Demorou uns poucos minutos para voltar. Chegou ao meu lado, no escuro, colocou uma das mãos no meu ombro e, colocando o meu joelho no meio das suas pernas, ficou um tempo mexendo no bagageiro, como se estivesse procurando alguma coisa. Seus seios estavam na altura do meu rosto e eu não precisei fazer nenhum esforço para colocar um deles dentro da minha mão. De leve, alisei-o e percebi quando ela deu uma reboladinha indicando que estava gostando. Ajeitou mais o corpo, abaixando-o para que ninguém pudesse perceber o que eu fazia. Depois, voltou o corpo para o corredor, virou-se de costas e começou a passar de volta para o canto da poltrona. Só que, na passagem, antes de chegar em seu lugar, deu uma sentadinha no meu colo, como se tivesse se desequilibrado. Ficou um tempinho alí, sentada no meu colo indo em seguida para o seu canto. Exatamente quando o ônibus fez a sua única parada para café e lanche dos passageiros. Desci, ela também desceu. Fui ao banheiro e vi que ela também se dirigiu para o seu banheiro. Depois, fui ao balcão da lanchonete, pedi um café com leite e estava tomando-o quando vi que ela saiu do banheiro, tirou o telefone e começou a falar nele, encostada numa mureta do corredor entre o bar da lanchonete e o ônibus.
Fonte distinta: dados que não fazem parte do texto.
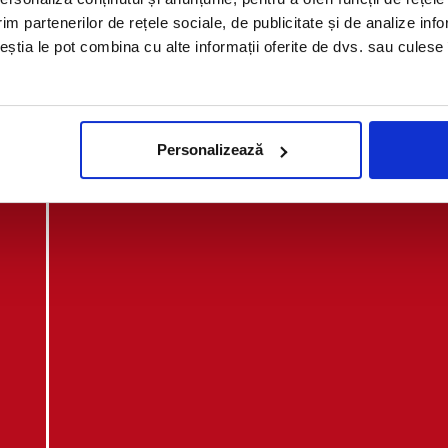
im partenerilor de rețele sociale, de publicitate și de analize info
ceștia le pot combina cu alte informații oferite de dvs. sau culese î
Cookie-urile de marketing sunt necesare pentru a
Actualizați consimțământul
Personalizează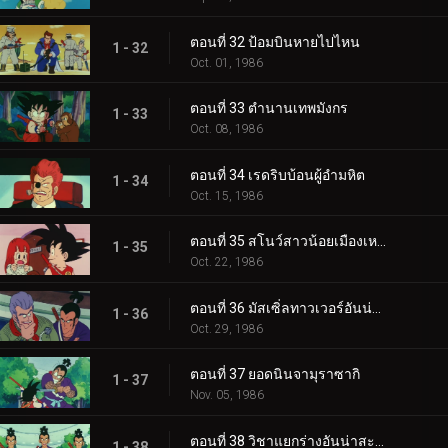
ตอนที่ 32 ป้อมบินหายไปไหน
1 - 32
Oct. 01, 1986
ตอนที่ 33 ตำนานเทพมังกร
1 - 33
Oct. 08, 1986
ตอนที่ 34 เรดริบบ้อนผู้อำมหิต
1 - 34
Oct. 15, 1986
ตอนที่ 35 สโนว์สาวน้อยเมืองเหนือ
1 - 35
Oct. 22, 1986
ตอนที่ 36 มัสเซิ่ลทาวเวอร์อันน่ากลัว
1 - 36
Oct. 29, 1986
ตอนที่ 37 ยอดนินจามุราซากิ
1 - 37
Nov. 05, 1986
ตอนที่ 38 วิชาแยกร่างอันน่าสะพรึงกลัว
1 - 38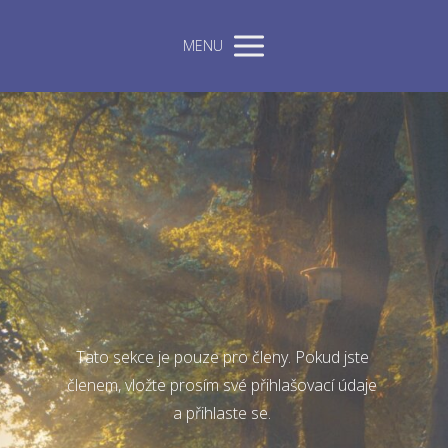
MENU
Tato sekce je pouze pro členy. Pokud jste
členem, vložte prosím své přihlašovací údaje
a přihlaste se.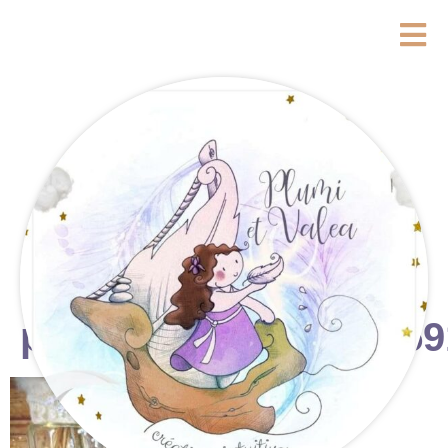
photostudio_17646059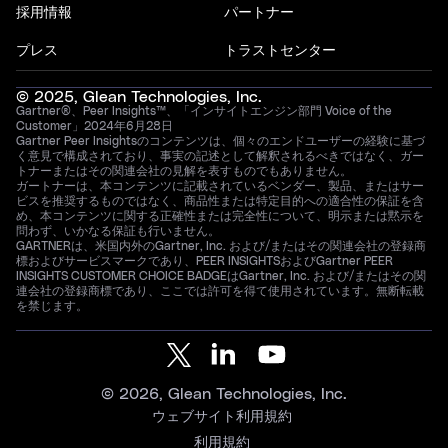
採用情報
パートナー
プレス
トラストセンター
© 2025, Glean Technologies, Inc.
Gartner®、Peer Insights™、「インサイトエンジン部門 Voice of the
Customer」2024年6月28日
Gartner Peer Insightsのコンテンツは、個々のエンドユーザーの経験に基づ
く意見で構成されており、事実の記述として解釈されるべきではなく、ガー
トナーまたはその関連会社の見解を表すものでもありません。
ガートナーは、本コンテンツに記載されているベンダー、製品、またはサー
ビスを推奨するものではなく、商品性または特定目的への適合性の保証を含
め、本コンテンツに関する正確性または完全性について、明示または黙示を
問わず、いかなる保証も行いません。
GARTNERは、米国内外のGartner, Inc. および/またはその関連会社の登録商
標およびサービスマークであり、PEER INSIGHTSおよびGartner PEER
INSIGHTS CUSTOMER CHOICE BADGEはGartner, Inc. および/またはその関
連会社の登録商標であり、ここでは許可を得て使用されています。無断転載
を禁じます。
© 2026, Glean Technologies, Inc.
ウェブサイト利用規約
利用規約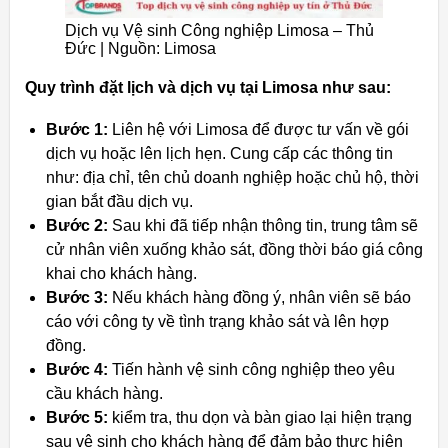
Dịch vụ Vệ sinh Công nghiệp Limosa – Thủ
Đức | Nguồn: Limosa
Quy trình đặt lịch và dịch vụ tại Limosa như sau:
Bước 1:
Liên hệ với Limosa để được tư vấn về gói
dịch vụ hoặc lên lịch hẹn. Cung cấp các thông tin
như: địa chỉ, tên chủ doanh nghiệp hoặc chủ hộ, thời
gian bắt đầu dịch vụ.
Bước 2:
Sau khi đã tiếp nhận thông tin, trung tâm sẽ
cử nhân viên xuống khảo sát, đồng thời báo giá công
khai cho khách hàng.
Bước 3:
Nếu khách hàng đồng ý, nhân viên sẽ báo
cáo với công ty về tình trạng khảo sát và lên hợp
đồng.
Bước 4:
Tiến hành vệ sinh công nghiệp theo yêu
cầu khách hàng.
Bước 5:
kiểm tra, thu dọn và bàn giao lại hiện trạng
sau vệ sinh cho khách hàng để đảm bảo thực hiện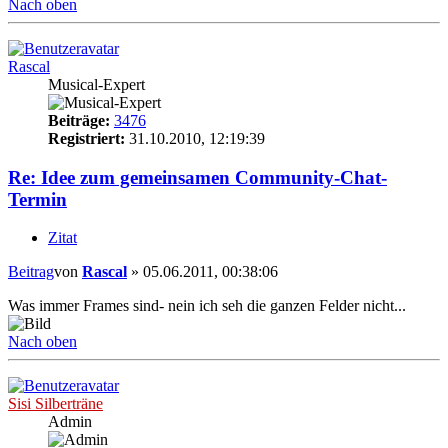
Nach oben
Rascal
Musical-Expert
Beiträge:
3476
Registriert:
31.10.2010, 12:19:39
Re: Idee zum gemeinsamen Community-Chat-
Termin
Zitat
Beitrag
von
Rascal
»
05.06.2011, 00:38:06
Was immer Frames sind- nein ich seh die ganzen Felder nicht...
Nach oben
Sisi Silberträne
Admin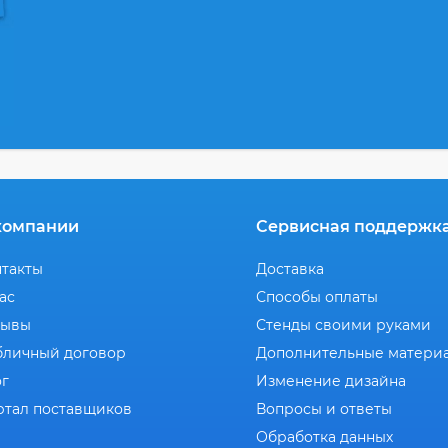
компании
Сервисная поддержк
нтакты
Доставка
ас
Способы оплаты
зывы
Стенды своими руками
бличный договор
Дополнительные матери
ог
Изменение дизайна
ртал поставщиков
Вопросы и ответы
Обработка данных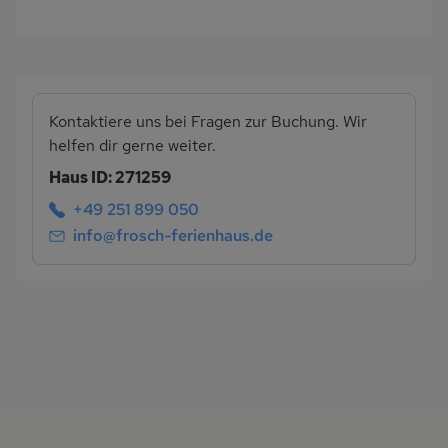
Kontaktiere uns bei Fragen zur Buchung. Wir
helfen dir gerne weiter.
Haus ID: 271259
+49 251 899 050
info@frosch-ferienhaus.de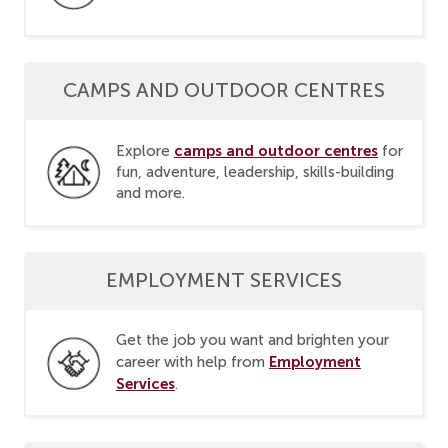
CAMPS AND OUTDOOR CENTRES
camps and outdoor centres
Explore
for
fun, adventure, leadership, skills-building
and more.
EMPLOYMENT SERVICES
Get the job you want and brighten your
Employment
career with help from
Services
.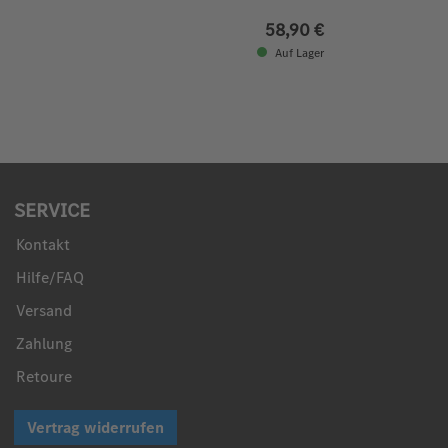
58,90 €
Auf Lager
SERVICE
Kontakt
Hilfe/FAQ
Versand
Zahlung
Retoure
Vertrag widerrufen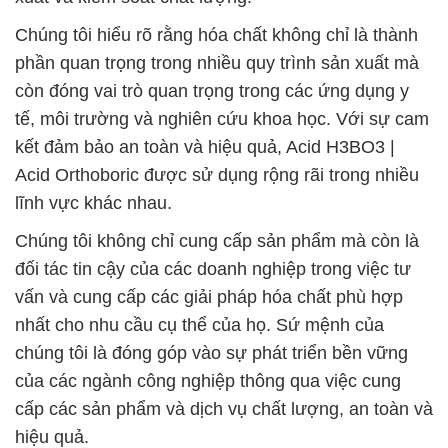
Chúng tôi hiểu rõ rằng hóa chất không chỉ là thành
phần quan trọng trong nhiều quy trình sản xuất mà
còn đóng vai trò quan trọng trong các ứng dụng y
tế, môi trường và nghiên cứu khoa học. Với sự cam
kết đảm bảo an toàn và hiệu quả, Acid H3BO3 |
Acid Orthoboric được sử dụng rộng rãi trong nhiều
lĩnh vực khác nhau.
Chúng tôi không chỉ cung cấp sản phẩm mà còn là
đối tác tin cậy của các doanh nghiệp trong việc tư
vấn và cung cấp các giải pháp hóa chất phù hợp
nhất cho nhu cầu cụ thể của họ. Sứ mệnh của
chúng tôi là đóng góp vào sự phát triển bền vững
của các ngành công nghiệp thông qua việc cung
cấp các sản phẩm và dịch vụ chất lượng, an toàn và
hiệu quả.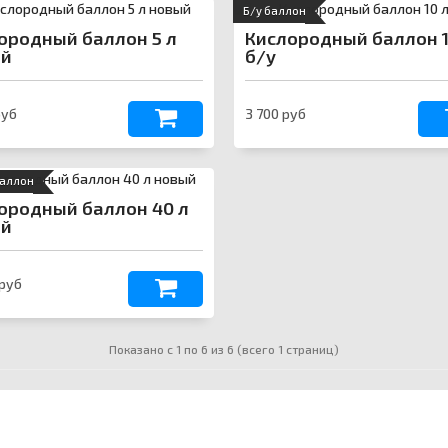
Б/у баллон
ородный баллон 5 л
Кислородный баллон 1
ый
б/у
руб
3 700 руб
баллон
ородный баллон 40 л
ый
 руб
Показано с 1 по 6 из 6 (всего 1 страниц)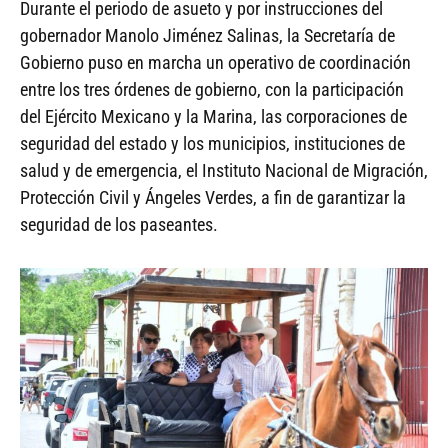
Durante el periodo de asueto y por instrucciones del
gobernador Manolo Jiménez Salinas, la Secretaría de
Gobierno puso en marcha un operativo de coordinación
entre los tres órdenes de gobierno, con la participación
del Ejército Mexicano y la Marina, las corporaciones de
seguridad del estado y los municipios, instituciones de
salud y de emergencia, el Instituto Nacional de Migración,
Protección Civil y Ángeles Verdes, a fin de garantizar la
seguridad de los paseantes.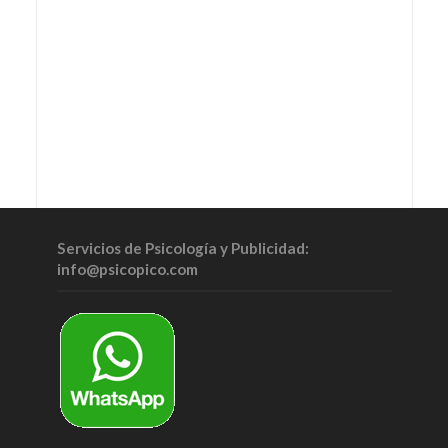
Servicios de Psicología y Publicidad:
info@psicopico.com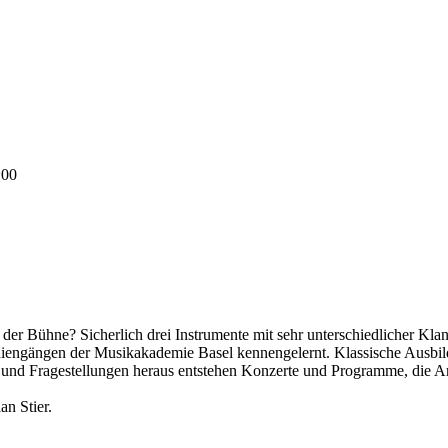
:00
 der Bühne? Sicherlich drei Instrumente mit sehr unterschiedlicher Kl
iengängen der Musikakademie Basel kennengelernt. Klassische Ausbildu
en und Fragestellungen heraus entstehen Konzerte und Programme, die
n Stier.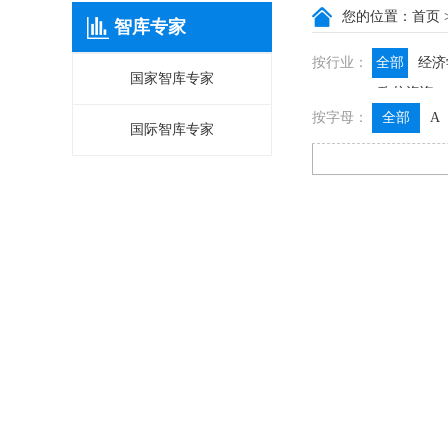
您的位置：
首页
智库专家
按行业：
全部
经济
国家智库专家
政信咨询
按字母：
全部
A
国际智库专家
Acabei meu café com leite e voltei ao ônibus. Quando passei por ela, no corredor, vi que estendeu a mão e me entregou alguma coisa. Um embrulhinho. Segurei sem olhar o que era e entrei no ônibus, indo para o meu lugar, onde abri o pacotinho achando uma calcinha vermelha, de rendinhas.

Quando ela apareceu, já não falava ao telefone. Pediu licença, eu me levantei e me afastei para que ela passasse e ela se sentou no seu lugar com naturalidade. O motorista colocou novamente o ônibus em movimento, apagou as luzes e ganhou a estrada. A parada indicava exatamente a metade da viagem.

Não dissemos nada um ao outro. Ela pegou a minha mão e colocou sobre a sua perna, por debaixo da sua saia. Sem calcinha. Fiquei alisando suas coxas, sentindo que ela abria as pernas e se ajeitava melhor na poltrona. Deixamos o tempo ir passando, a noite ficando mais escura, a chuva aumentando o frio e fomos nos agarrando, já os dois em apenas uma poltrona, a dela. Enquanto eu a acariciava, tirou o meu pau e fiou chupando-o por um tempo. Depois, deitou-se de lado na poltrona e eu a abracei por trás, metendo gostoso, todo o meu pau dentro, enfiando e tirando, enfiando e tirando, até que gozamos juntos. Então, escorreguei para o meu lugar e ela encostou-se no meu ombro e, rapidamente, dormiu.

De madrugada, ainda chovia quando chegamos na entrada da cidade. Eu ia descer logo na entrada, antes da rodoviária. Ela dormia quando dei o sinal e dormia quando o ônibus parou. Afastei-a com delicadeza para que não acordasse, dei-lhe um beijo rápido e de leve, na cabeça e lhe disse, antes de descer – Foi uma boa viagem, meu bem.